====== PAGE EXTRACT
Learn how a mutual fund (MF) works and understand all the Mutual Fund jargon.
In this article
- Meaning of Mutual Fund
- How does a MF start – NFO?
- Central Know Your Customer (KYC)
- What does a Mutual Fund do with your money?
- Mutual Fund Expense Ratio
- Dividend and Growth
- Investing in an existing fund
- Redemption – Taking money out of a fund
- Type of Mutual Funds
- The First Type: Equity
- The Second Type: Debt
- The Thrid Type: Hybrid
- Tax on Mutual Funds
Meaning of Mutual Fund
Mutual fund is nothing but collection of stocks or bonds that a professional Fund Manager buys on behalf of you. Fund Manager decides which stock or bond to buy and how much. A mutual fund then distributes the entire investment amount in small units (called units). Investors can buy these units instead of buying stocks directly.
How does a MF start – NFO?
A company that is in the business of managing mutual funds (also called fund house ) will decide to launch a new fund. Such a launch is called New Fund Offering (NFO). The fund house will then advertise the fund to the potential investors, through ads in paper, TV and online. Interested investors then provide the money (called Application Money). The fund house gives the investors an account identified by a number (called Folio Number) and puts units of newly launched fund to that account. They may deduct a portion of the application money (called Entry-Load) to cover the launch expenses like advertising costs and the dealer commission. Each unit price (called Net Asset Value or NAV) is usually 10 at the time of fund’s NFO.
============
====== GIVEN ENTRIES
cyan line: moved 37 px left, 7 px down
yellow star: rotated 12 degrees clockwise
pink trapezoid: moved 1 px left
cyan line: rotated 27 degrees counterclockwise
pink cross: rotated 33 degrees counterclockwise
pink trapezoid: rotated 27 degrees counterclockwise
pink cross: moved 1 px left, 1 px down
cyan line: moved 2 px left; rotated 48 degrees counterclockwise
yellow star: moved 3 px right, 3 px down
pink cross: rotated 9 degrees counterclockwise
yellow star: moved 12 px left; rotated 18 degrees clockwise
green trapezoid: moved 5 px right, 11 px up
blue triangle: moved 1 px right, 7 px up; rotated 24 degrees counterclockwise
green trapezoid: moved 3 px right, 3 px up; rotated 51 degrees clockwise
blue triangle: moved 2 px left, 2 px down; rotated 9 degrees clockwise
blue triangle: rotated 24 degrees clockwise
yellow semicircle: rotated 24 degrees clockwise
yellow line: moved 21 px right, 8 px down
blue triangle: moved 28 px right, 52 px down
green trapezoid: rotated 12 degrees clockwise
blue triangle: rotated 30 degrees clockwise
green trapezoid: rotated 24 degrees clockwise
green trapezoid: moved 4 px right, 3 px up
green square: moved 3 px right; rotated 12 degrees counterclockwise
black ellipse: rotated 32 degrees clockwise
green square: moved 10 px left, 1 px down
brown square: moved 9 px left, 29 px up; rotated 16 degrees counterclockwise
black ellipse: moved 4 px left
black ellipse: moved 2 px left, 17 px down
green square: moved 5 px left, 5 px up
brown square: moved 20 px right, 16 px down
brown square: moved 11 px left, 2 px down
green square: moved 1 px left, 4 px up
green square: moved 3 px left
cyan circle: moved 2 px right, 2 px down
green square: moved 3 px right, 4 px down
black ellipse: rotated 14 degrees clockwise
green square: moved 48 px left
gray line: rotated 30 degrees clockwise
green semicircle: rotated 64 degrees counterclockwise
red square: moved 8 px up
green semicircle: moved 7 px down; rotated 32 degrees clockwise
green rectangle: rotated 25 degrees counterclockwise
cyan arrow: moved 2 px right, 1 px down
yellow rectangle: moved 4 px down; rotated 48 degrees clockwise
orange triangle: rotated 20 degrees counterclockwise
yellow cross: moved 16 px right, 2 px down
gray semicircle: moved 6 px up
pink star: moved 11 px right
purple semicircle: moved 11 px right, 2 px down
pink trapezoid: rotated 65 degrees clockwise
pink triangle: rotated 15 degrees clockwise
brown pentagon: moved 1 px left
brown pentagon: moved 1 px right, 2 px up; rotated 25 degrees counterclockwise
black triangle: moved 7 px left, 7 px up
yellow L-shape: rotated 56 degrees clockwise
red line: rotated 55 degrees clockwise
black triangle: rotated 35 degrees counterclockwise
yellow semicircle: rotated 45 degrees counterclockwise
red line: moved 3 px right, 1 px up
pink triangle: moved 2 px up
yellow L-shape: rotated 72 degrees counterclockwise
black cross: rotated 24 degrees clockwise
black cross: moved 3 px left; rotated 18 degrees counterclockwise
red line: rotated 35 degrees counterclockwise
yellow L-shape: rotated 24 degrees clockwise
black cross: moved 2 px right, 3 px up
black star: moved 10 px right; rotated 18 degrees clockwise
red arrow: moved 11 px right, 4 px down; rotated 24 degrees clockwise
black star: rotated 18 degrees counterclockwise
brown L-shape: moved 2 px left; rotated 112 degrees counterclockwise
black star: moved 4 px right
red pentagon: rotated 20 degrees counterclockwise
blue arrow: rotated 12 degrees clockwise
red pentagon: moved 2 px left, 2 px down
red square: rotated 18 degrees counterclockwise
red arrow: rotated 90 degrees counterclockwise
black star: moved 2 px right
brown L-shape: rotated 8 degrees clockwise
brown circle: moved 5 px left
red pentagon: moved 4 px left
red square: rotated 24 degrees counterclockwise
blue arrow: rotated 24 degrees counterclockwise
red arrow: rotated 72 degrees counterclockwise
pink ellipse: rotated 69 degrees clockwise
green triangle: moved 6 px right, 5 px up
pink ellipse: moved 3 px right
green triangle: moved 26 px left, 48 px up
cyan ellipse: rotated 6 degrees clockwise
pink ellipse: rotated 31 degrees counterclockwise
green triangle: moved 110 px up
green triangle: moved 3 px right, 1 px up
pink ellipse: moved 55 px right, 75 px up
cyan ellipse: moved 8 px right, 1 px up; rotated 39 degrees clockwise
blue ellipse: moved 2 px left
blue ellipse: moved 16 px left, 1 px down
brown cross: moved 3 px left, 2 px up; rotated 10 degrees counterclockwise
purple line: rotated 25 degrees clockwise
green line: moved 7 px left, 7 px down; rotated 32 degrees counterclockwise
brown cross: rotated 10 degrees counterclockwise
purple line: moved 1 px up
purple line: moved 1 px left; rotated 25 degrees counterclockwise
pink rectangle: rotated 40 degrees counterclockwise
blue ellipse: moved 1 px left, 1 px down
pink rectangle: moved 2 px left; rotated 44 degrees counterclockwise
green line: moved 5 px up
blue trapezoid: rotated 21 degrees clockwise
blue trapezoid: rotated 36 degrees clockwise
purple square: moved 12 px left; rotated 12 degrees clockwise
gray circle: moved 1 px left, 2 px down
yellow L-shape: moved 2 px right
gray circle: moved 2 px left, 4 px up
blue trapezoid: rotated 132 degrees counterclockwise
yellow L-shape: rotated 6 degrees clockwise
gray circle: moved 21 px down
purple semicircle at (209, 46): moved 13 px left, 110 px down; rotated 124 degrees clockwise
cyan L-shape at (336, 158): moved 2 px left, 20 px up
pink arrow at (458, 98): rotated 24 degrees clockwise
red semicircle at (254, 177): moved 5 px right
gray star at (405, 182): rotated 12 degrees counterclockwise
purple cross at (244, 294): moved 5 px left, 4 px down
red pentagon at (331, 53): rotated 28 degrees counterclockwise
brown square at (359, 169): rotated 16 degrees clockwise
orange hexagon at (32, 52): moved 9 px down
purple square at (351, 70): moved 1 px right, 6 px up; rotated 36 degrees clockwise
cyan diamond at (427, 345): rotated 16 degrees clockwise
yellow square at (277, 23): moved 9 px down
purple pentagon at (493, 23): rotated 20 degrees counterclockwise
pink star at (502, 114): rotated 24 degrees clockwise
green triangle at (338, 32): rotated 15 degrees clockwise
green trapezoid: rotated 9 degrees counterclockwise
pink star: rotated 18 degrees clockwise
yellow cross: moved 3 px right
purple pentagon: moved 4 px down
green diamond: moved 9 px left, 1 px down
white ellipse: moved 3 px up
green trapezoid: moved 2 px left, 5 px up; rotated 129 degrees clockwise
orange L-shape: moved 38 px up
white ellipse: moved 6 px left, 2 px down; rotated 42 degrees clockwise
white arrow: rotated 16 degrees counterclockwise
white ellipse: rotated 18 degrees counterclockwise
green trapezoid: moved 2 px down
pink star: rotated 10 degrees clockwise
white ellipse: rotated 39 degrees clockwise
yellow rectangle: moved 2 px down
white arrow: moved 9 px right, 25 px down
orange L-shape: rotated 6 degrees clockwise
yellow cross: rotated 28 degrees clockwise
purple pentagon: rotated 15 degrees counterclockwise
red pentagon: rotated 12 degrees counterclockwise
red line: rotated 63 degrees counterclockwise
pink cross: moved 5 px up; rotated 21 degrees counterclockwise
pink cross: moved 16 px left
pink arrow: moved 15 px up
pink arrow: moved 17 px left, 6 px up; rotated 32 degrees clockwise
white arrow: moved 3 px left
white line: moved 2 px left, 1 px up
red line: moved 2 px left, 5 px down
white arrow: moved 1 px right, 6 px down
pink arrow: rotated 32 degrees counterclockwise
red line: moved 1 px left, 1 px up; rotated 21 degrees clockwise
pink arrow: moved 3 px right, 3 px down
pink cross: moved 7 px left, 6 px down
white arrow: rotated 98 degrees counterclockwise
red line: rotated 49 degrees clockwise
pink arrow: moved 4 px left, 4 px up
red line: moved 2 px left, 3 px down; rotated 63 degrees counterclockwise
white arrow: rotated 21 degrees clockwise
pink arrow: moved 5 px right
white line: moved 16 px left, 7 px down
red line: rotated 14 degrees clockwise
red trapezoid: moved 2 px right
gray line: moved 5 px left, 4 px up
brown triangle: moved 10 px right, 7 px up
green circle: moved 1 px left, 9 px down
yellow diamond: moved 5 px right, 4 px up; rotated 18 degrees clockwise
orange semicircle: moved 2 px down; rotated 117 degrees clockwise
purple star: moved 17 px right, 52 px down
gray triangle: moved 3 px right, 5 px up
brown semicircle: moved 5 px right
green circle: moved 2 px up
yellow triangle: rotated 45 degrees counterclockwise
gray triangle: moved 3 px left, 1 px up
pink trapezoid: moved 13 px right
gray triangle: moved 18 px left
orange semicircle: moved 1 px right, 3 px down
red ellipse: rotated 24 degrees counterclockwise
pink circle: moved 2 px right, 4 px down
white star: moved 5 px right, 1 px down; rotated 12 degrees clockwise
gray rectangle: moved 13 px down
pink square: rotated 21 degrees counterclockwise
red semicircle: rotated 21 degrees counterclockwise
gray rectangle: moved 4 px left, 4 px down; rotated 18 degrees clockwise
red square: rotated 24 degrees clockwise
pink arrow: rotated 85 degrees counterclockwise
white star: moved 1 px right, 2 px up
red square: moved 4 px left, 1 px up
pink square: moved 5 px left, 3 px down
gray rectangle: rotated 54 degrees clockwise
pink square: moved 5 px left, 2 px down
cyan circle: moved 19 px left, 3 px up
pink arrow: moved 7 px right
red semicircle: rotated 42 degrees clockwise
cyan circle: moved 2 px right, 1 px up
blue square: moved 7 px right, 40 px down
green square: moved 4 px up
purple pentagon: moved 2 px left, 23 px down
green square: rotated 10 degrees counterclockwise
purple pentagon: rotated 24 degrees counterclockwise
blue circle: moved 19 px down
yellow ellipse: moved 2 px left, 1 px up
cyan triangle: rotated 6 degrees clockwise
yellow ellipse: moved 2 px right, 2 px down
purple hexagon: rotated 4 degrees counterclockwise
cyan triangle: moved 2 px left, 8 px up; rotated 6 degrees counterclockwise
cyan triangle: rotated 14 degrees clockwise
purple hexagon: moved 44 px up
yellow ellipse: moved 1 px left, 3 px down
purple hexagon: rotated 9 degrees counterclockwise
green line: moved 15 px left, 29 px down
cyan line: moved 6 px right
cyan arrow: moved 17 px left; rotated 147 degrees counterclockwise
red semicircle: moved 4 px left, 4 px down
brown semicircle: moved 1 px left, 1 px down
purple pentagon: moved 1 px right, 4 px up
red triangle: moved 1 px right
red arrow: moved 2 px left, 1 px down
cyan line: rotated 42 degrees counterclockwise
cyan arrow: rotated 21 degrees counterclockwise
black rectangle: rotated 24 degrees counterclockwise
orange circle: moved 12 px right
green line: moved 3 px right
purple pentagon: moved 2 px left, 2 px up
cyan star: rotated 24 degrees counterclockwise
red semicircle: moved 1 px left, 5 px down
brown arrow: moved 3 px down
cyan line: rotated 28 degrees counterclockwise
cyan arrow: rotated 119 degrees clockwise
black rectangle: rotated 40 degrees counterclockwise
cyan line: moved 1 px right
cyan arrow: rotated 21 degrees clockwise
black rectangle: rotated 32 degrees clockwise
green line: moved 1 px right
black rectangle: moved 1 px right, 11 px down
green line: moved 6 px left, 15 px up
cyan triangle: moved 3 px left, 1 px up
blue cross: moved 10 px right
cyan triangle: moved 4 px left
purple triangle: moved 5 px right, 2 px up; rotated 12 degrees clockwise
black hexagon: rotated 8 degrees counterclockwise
============
### [WORK REQUEST 1]
In the mutual fund article, what is the number that identifies an investor's account with the fund house called?
### [WORK REQUEST 2]
Write the next part of the mutual fund article, continuing after its last sentence.
The records have no connection to the mutual fund article.

### [REPLY 1]
Folio Number.

### [REPLY 2]
Central Know Your Customer (KYC)
Before a fund can accept your investment, they have to legally verify certain details about the investor. This includes the identity, the address and the bank account details. This is to prevent the money earned through illegal means from being invested in the fund. This process is called Know Your Customer (KYC) and is usually followed by all the companies that accept money from the investors including banks, insurance companies etc. From Feb 1, 2017 you need to do CKYC to invest in mutual funds.
What does a Mutual Fund do with your money?
The money with the Mutual Fund (called Assets of the Mutual Fund) will be given to an employee (called Fund Manager) to invest as advertised to the initial investors. Fund manager of an equity fund will buy shares of companies (called equity). Fund manager of a debt fund will invest in deposits of companies and/or government (called debt). Depending on how these investments perform, the fund’s assets will change with a corresponding change in the Net Asset Value (NAV) of each unit. Note that the number of units will not change.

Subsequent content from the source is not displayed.